Turning Workout Goals into a ‘Healthy Addiction’

Brett Moulton is a guest ‘Expert’ on outdoors activities and living an active lifestyle with Type 1 diabetes through proper training and planning. To read his full ‘Experts’ bio, click here.

Throughout the year it is important to re-establish goals and resolutions regarding our health.  As members of the diabetic community, the importance is magnified by our need to engage in an exercise program that keeps us fit and helps to stabilize our blood sugars, while minimizing the potential for future complications

Exercise is a relative term that for some might entail walking up a flight of stairs and for others might involve a strenuous mountain climb.  When beginning an exercise program you should start slowly and get medical guidance from a physician to determine the specific program that is right for you. 

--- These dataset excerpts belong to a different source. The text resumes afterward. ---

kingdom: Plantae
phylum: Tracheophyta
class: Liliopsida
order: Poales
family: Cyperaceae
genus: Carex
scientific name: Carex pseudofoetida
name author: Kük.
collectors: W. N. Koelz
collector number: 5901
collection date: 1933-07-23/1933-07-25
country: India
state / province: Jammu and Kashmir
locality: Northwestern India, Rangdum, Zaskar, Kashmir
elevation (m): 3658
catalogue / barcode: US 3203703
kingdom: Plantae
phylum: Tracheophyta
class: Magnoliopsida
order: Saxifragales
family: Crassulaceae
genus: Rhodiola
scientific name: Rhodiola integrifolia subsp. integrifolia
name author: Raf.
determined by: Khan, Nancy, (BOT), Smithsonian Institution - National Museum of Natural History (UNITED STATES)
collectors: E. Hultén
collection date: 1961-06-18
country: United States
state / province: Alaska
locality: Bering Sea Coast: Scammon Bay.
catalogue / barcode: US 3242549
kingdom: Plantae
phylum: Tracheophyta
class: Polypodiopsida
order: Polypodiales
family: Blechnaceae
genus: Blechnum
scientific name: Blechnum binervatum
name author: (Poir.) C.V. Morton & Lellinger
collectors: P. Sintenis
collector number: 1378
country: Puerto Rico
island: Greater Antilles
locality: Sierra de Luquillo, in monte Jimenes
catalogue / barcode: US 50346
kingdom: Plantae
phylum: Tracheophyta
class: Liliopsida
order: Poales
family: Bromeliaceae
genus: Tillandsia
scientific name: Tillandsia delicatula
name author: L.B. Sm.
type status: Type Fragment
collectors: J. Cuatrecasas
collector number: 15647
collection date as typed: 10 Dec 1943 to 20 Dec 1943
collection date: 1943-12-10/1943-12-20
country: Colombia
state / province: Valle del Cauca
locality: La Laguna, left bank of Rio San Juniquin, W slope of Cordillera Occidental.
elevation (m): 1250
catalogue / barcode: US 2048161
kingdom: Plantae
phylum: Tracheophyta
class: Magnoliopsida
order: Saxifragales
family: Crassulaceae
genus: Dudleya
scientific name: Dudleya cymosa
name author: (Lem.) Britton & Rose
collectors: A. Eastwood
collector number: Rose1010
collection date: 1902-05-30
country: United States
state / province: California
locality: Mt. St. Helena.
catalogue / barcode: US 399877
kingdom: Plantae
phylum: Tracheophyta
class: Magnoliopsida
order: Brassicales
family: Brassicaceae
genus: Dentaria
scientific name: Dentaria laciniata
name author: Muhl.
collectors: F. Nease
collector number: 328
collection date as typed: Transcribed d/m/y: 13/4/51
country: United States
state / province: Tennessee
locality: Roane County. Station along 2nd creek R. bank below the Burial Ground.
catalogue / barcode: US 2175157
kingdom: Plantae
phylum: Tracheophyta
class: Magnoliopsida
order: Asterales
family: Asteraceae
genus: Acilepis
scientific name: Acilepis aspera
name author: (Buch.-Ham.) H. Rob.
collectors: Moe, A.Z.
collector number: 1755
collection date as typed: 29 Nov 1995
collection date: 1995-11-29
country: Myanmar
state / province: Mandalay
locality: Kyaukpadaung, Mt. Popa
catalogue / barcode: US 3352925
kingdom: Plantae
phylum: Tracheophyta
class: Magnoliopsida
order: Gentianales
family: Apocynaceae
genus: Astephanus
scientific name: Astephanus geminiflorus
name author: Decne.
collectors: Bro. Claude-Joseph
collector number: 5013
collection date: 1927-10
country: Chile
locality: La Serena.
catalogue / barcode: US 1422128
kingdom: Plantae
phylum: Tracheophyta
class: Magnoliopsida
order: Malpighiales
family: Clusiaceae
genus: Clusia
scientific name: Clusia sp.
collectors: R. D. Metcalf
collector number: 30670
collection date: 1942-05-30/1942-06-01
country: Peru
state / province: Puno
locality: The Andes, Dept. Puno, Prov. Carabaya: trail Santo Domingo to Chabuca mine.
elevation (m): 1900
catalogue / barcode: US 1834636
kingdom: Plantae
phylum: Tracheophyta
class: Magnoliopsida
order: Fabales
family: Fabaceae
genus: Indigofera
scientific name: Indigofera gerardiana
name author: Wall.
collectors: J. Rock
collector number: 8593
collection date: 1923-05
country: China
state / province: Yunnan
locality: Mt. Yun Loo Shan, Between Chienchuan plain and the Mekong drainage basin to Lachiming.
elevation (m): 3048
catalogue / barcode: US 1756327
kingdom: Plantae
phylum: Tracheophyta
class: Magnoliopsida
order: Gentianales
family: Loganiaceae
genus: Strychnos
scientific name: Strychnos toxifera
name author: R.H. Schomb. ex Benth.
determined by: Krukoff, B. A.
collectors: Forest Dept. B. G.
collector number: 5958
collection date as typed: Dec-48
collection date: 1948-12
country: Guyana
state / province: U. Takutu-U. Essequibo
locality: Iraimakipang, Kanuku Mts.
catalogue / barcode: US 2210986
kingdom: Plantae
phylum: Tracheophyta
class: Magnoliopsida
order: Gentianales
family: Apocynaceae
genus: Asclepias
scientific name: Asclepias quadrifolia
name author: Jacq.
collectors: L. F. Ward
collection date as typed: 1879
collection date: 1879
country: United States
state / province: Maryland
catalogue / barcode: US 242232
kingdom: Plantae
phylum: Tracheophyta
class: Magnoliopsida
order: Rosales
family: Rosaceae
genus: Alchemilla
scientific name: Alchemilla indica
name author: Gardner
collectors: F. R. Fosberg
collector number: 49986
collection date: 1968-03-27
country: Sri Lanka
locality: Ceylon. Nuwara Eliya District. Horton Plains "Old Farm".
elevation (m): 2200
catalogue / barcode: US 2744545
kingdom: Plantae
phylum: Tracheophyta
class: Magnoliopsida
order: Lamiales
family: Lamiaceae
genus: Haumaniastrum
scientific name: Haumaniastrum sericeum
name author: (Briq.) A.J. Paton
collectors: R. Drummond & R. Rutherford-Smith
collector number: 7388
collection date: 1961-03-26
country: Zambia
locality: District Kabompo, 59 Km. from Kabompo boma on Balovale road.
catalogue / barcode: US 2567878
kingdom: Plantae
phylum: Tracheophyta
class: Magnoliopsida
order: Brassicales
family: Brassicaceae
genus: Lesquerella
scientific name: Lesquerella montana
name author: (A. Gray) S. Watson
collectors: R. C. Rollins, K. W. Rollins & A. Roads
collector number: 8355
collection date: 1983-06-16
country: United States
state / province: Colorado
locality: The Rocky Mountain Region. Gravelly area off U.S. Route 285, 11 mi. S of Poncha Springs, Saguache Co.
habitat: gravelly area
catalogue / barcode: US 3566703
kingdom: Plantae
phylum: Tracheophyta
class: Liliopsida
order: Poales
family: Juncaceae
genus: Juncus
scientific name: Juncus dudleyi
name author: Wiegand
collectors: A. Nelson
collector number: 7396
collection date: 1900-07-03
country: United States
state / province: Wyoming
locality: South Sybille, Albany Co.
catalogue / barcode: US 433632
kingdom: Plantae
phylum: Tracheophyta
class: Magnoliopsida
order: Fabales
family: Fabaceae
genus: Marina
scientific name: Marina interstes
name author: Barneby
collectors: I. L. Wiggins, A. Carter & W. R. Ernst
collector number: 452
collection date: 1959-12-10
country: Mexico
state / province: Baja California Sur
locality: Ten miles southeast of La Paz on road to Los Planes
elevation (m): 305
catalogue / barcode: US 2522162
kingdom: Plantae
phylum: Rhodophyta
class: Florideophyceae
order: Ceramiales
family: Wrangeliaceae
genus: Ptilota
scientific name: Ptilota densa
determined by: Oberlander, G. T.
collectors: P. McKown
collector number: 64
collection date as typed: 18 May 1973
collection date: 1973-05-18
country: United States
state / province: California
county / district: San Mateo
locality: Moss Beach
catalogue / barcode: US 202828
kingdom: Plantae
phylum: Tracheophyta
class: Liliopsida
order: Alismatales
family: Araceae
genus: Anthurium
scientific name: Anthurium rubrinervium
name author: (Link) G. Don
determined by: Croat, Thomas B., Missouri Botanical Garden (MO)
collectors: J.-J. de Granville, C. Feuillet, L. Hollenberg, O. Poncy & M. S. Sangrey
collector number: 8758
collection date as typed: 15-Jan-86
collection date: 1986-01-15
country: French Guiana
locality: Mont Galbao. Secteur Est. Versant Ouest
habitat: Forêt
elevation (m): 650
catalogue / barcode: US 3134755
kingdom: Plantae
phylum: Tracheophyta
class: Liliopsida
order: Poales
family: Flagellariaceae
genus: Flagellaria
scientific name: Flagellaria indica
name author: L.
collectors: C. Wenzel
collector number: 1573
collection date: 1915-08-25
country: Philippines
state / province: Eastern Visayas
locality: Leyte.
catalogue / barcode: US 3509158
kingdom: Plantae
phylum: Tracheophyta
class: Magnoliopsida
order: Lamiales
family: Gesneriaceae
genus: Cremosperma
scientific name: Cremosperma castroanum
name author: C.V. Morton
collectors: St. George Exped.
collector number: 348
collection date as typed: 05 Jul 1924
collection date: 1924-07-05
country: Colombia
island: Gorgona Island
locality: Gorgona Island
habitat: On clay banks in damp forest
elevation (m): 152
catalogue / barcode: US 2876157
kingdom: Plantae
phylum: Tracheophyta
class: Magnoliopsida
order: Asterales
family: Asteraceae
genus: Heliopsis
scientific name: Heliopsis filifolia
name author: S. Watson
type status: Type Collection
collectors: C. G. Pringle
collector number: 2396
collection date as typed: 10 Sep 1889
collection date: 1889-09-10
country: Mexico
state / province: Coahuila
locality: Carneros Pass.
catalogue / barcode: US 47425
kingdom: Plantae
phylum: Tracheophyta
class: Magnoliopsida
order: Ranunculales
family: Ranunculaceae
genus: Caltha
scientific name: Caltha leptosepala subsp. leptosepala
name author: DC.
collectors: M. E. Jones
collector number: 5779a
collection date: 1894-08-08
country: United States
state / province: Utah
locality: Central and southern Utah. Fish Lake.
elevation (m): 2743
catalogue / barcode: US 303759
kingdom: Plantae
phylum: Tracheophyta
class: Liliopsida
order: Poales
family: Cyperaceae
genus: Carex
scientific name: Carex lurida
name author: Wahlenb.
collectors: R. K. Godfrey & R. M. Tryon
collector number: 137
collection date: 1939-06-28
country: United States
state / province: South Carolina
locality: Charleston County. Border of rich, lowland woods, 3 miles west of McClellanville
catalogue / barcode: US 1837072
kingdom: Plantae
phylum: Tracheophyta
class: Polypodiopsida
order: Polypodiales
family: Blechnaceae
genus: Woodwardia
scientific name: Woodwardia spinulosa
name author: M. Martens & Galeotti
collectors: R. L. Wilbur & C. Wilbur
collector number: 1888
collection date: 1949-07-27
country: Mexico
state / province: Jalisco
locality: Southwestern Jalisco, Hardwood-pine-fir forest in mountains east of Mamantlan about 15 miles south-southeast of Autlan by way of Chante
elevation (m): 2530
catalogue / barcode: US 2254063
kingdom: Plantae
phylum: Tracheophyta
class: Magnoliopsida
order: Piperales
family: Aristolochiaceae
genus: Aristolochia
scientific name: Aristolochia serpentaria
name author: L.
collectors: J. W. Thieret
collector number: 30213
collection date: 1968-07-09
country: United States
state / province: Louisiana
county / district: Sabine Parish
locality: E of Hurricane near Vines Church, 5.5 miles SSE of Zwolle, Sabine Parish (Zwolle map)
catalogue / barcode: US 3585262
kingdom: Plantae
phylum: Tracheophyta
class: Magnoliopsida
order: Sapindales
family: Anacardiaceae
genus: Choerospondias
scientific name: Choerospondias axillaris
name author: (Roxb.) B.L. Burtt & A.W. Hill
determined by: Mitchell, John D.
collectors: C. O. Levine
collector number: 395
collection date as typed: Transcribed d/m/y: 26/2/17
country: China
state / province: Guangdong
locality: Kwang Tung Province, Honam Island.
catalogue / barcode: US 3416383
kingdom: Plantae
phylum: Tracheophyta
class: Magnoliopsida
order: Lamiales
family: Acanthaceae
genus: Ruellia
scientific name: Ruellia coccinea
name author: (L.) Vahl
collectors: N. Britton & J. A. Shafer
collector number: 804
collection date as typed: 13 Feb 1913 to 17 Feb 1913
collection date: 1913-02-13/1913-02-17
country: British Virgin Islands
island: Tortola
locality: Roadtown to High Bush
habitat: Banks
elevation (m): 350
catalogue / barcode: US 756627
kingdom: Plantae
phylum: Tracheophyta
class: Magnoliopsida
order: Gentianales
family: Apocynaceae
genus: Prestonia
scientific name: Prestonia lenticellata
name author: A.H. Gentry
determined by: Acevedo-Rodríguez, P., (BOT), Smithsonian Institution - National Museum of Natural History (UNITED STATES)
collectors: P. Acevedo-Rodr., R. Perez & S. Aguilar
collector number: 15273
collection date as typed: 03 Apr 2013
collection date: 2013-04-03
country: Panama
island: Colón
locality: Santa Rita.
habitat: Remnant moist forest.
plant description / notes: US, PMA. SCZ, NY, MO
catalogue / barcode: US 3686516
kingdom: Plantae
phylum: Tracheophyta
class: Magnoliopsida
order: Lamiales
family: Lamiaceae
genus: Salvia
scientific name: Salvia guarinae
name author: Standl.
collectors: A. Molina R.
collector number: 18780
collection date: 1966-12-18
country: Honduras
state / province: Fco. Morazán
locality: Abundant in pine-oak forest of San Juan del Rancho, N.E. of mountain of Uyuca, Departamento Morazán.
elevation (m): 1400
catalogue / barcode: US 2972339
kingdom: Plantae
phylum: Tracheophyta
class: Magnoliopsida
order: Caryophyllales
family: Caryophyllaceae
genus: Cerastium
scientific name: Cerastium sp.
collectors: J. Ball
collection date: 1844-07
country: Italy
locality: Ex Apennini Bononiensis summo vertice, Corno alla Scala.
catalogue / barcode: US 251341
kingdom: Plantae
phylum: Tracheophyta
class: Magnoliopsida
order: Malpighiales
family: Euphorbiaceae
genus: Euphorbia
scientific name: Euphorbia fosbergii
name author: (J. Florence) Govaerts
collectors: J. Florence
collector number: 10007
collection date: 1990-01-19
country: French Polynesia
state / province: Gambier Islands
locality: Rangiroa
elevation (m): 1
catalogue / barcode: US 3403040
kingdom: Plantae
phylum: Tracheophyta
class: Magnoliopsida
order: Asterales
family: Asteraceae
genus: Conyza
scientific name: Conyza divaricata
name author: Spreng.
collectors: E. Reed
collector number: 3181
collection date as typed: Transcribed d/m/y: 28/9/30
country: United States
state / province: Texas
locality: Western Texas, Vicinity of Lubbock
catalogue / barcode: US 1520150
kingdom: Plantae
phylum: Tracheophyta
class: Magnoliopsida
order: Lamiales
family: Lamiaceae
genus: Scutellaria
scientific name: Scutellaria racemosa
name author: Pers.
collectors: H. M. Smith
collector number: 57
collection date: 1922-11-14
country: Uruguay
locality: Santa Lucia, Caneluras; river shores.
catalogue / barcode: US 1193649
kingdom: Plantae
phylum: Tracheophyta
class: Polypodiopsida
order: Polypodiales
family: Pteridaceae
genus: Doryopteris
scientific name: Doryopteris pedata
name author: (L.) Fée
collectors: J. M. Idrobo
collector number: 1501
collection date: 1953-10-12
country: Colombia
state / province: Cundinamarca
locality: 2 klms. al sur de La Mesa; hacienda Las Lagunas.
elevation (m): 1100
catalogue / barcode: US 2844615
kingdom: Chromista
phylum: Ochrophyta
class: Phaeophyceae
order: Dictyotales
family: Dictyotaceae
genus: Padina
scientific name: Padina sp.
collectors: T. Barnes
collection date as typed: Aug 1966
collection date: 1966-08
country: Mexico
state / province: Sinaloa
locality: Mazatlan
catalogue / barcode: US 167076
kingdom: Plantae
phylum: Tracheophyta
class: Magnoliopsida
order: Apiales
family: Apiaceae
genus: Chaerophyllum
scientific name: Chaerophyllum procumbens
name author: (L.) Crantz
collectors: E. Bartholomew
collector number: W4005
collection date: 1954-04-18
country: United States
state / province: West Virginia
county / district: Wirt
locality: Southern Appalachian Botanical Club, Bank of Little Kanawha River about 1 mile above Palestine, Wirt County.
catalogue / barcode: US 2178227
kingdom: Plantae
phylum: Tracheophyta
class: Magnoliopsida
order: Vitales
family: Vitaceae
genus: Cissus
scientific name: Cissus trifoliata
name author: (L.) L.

The first step is to focus on finding activities that you enjoy so you look forward to engaging in them without hesitation.  If you don’t enjoy the activity, chances are you won’t be consistent with your workout.  Consistency is a key element to better control and overall health and ensures that you reap the benefits of regularly improving your overall fitness level.  Benefits can include lower blood sugars and A1C’s, lower stress levels, reduced blood pressure, and even a better night’s sleep.

Once you decide on activities that excite and interest you, the next step is establishing your specific goals (or resolutions).  Break down your “goal” by week, then by month, and finally by year.  For example, I want to hike a mountain 2 times per week (on my days off) which equates to 9 times a month and 108 times per year.  Make a daily “to do” list and schedule the specific days and times that you will exercise each week.  I use a small pocket calendar to record each time I engage in one of my activities.  I keep it by the phone and include the number of the climb so I can compare my progress to my overall goal, and any informational tidbit that I might want to remember (where I climbed or possibly who I climbed with).  It is important to track (write down) your progress to keep you engaged and on track to meet your goal.  Being “goal driven” means that if I see I am behind on my monthly activities, I adjust my strategy to attempt to catch back up.  Occasionally I simply have to re-adjust my goal to make it achievable. 

Key to success is having a “goal” to strive for with an activity that you truly look forward to engaging in.  It is also important to make your exercise program is a priority among your weekly tasks, not something you will do “if” you have the extra time.  It needs to be planned into your day so when the scheduled time arrives you look forward to engaging in it.  Over the years I have found that the more I exercise the more devoted I become to doing it.  Over time your workout becomes a “healthy addiction.”  Don’t wait, get started today!      

(Each of the Expert columns are based on the experiences and knowledge of the individual columnists. The columns are meant to provide you with helpful information, but are not meant to be considered direct advice. Before making any decisions that could affect your health, make sure to contact a physician or the appropriate medical professional.)